David Warner and Quinton de Kock during their staircase stoush in Durban in 2018.
David Warner and Quinton de Kock during their staircase stoush in Durban in 2018.

Warner will NOT be clearing air with SA star de Kock

DAVID Warner has no intention of clearing the air with Quinton de Kock after their stairwell stoush during Australia's last visit to South Africa, but both men have played down the likelihood of tensions reigniting between the two nations.

Warner and de Kock delivered one of the ugliest moments of a bitter Test series in 2018 when they squared off on a staircase after play in Durban.

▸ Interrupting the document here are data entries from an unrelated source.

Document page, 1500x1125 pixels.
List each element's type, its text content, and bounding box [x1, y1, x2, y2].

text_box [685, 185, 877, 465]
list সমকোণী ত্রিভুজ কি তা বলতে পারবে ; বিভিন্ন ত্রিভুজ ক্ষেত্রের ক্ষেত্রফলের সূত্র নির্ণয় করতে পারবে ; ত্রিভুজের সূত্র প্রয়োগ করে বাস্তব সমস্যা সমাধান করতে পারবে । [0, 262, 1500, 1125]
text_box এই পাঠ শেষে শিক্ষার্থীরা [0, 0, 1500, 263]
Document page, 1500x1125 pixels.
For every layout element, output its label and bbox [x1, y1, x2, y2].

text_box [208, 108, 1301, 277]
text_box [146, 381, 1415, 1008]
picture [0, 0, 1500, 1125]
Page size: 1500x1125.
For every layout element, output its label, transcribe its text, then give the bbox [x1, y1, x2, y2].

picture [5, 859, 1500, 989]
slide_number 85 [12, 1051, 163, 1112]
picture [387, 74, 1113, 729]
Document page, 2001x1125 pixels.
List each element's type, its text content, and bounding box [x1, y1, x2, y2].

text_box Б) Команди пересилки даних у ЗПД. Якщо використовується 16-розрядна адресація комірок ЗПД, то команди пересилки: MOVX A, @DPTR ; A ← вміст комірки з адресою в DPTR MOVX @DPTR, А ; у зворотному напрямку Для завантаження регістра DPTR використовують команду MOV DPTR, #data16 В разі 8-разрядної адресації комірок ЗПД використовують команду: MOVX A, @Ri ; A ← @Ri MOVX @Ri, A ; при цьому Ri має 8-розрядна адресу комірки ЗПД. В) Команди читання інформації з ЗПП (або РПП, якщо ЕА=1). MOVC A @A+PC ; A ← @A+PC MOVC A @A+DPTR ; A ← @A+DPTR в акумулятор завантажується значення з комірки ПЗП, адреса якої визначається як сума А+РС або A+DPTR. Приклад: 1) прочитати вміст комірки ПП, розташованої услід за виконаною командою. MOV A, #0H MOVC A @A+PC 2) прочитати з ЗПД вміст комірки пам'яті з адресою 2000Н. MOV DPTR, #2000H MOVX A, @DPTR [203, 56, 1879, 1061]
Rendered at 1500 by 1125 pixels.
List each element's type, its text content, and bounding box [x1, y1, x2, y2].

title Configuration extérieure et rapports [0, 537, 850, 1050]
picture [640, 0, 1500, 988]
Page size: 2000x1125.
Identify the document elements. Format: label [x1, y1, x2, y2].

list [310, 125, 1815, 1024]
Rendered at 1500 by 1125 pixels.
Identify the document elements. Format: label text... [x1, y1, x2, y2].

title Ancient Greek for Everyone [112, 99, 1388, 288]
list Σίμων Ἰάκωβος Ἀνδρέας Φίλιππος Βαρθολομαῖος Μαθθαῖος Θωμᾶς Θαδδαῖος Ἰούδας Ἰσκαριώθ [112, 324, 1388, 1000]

The confrontation was sparked by de Kock making a derogatory comment about Warner's wife, Candice, and her tryst with Sonny Bill Williams more than a decade earlier.

Warner described the sledge as "vile and disgusting", and the debacle was made worse in Port Elizabeth when a number of fans - and two Cricket South Africa officials - were photographed wearing Williams face masks.

Warner said he hadn't spoken to de Kock since the heated 2018 series.

"Obviously we'll cross paths playing against each other, But I don't have his number and I speak to a few of the South African guys but I've never played in the same team as him or anything like that," Warner told reporters in Johannesburg.

"Obviously it's a little bit different. I'm sure if I see him on the field and that, we'll just treat each other how we normally would as respectful opponents."

A hostile capacity crowd is forecast for the T20 series-opener at the Wanderers on Friday night (Saturday morning AEDT), Warner and Steve Smith's first match in South Africa since the Cape Town ball-tampering saga that earned them 12-month suspensions.

Warner isn't expecting a repeat of the hostilities during the tour, which also includes a return to Newlands for the final T20 followed by three ODIs.

Nonetheless, he says the shame will be on South Africa fans should they go down the route of targeting him and his wife again.

"It was poor. From my behalf, it's about moving forward. If people want to go to the game and carry on like that, then it's upon them," he said.

"And they've got to look at themselves in the mirror and if they want to act like that, so be it.

"It doesn't bother me, but it shows (badly on them). They're representing their country as well. They're spectators watching a game of cricket. I'm pretty sure you don't want to be walking away here with the teams criticising the way (South Africa's) fans are acting. It's up to them."

Wicketkeeper-batsman de Kock - now South Africa's captain after replacing longtime incumbent Faf du Plessis across all formats - said he expected the series to be played in the right spirit.

"I think me and (Warner) have moved on from there anyway," he said. "We just look to play cricket, we still both love to play the game really hard. But I don't think anything will happen.

"We'll just carry on with the way we need to go about things and won't worry too much about it."